- Texte à étudier:

• • • •

Alexandre Dayon (Salesforce) "Le CRM est en train d'écraser le marché du progiciel de gestion intégrée"

Le président et chief strategy officer du géant de la gestion de la relation client en mode cloud décrypte le virage amorcé par son groupe vers la data et l'analytics.

JDN. Quels sont les principaux usages de votre plateforme d'IA Einstein presque trois ans après son lancement ?

Alexandre Dayon est président et chief strategy officer de Salesforce. © Salesforce

Alexandre Dayon. L'un des tous premiers usages d'Einstein réside dans les campagnes marketing, avec notamment la capacité d'anticiper le meilleur moment d'envoyer un e-mail à un client donné. L'objectif est de s'assurer que le message soit bien en haut de la pile quand l'utilisateur ouvre sa messagerie. Ce qui se traduit évidemment par une amélioration significative des taux de clics. Rappelons que Salesforce envoie plus de 3 milliards d'e-mails par jour pour le compte de ses clients.

• • • •

- Données:
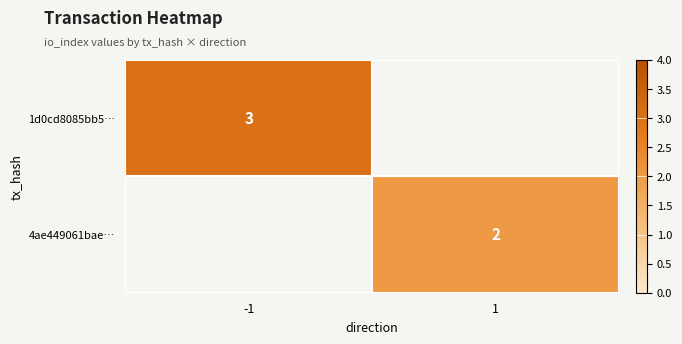

At which category does the chart reach its minimum across all series?

1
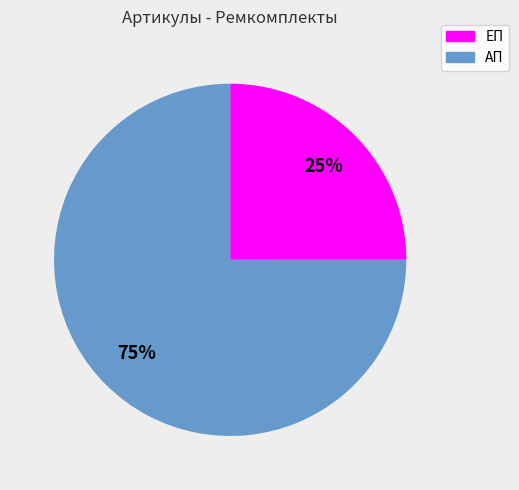

Does any single category account for the majority?

Yes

• • • •

- À propos: Pouvez-vous poursuivre l'entretien sur Salesforce à partir de sa dernière phrase ? Les lignes n'ont aucun lien avec l'entretien.

- Résultat:
Autre cas d'usage très prisé : le recours à Einstein pour personnaliser l'expérience digitale des contenus. Par exemple dans l'e-commerce. Il s'agira d'individualiser un catalogue de produits en calculant un score d'appétence par article pour chaque client. Et ce, en fonction de sa navigation sur le site, et l'analyse qui en découle en termes de centres d'intérêt, de styles, de couleurs de prédilection, d'historiques d'achat sur le site, voire en prenant en compte d'autres interactions avec l'entreprise, tels les achats en magasins, les échanges avec le service client, ou encore les produits qu'il utilise et comment il les utilise s'ils sont connectés. Einstein crée les modèles prédictifs out of the box, les optimise, les entraîne. Inutile de faire appel à un data scientist.

Après avoir intégré Einstein à vos principales applications (Commerce Cloud, Marketing Cloud, Sales Cloud et Service Cloud), vous avez amorcé un chantier visant à fournir une vision transversale des données client via Salesforce Customer 360. Cette stratégie commence à prendre corps avec la sortie de votre customer data platform...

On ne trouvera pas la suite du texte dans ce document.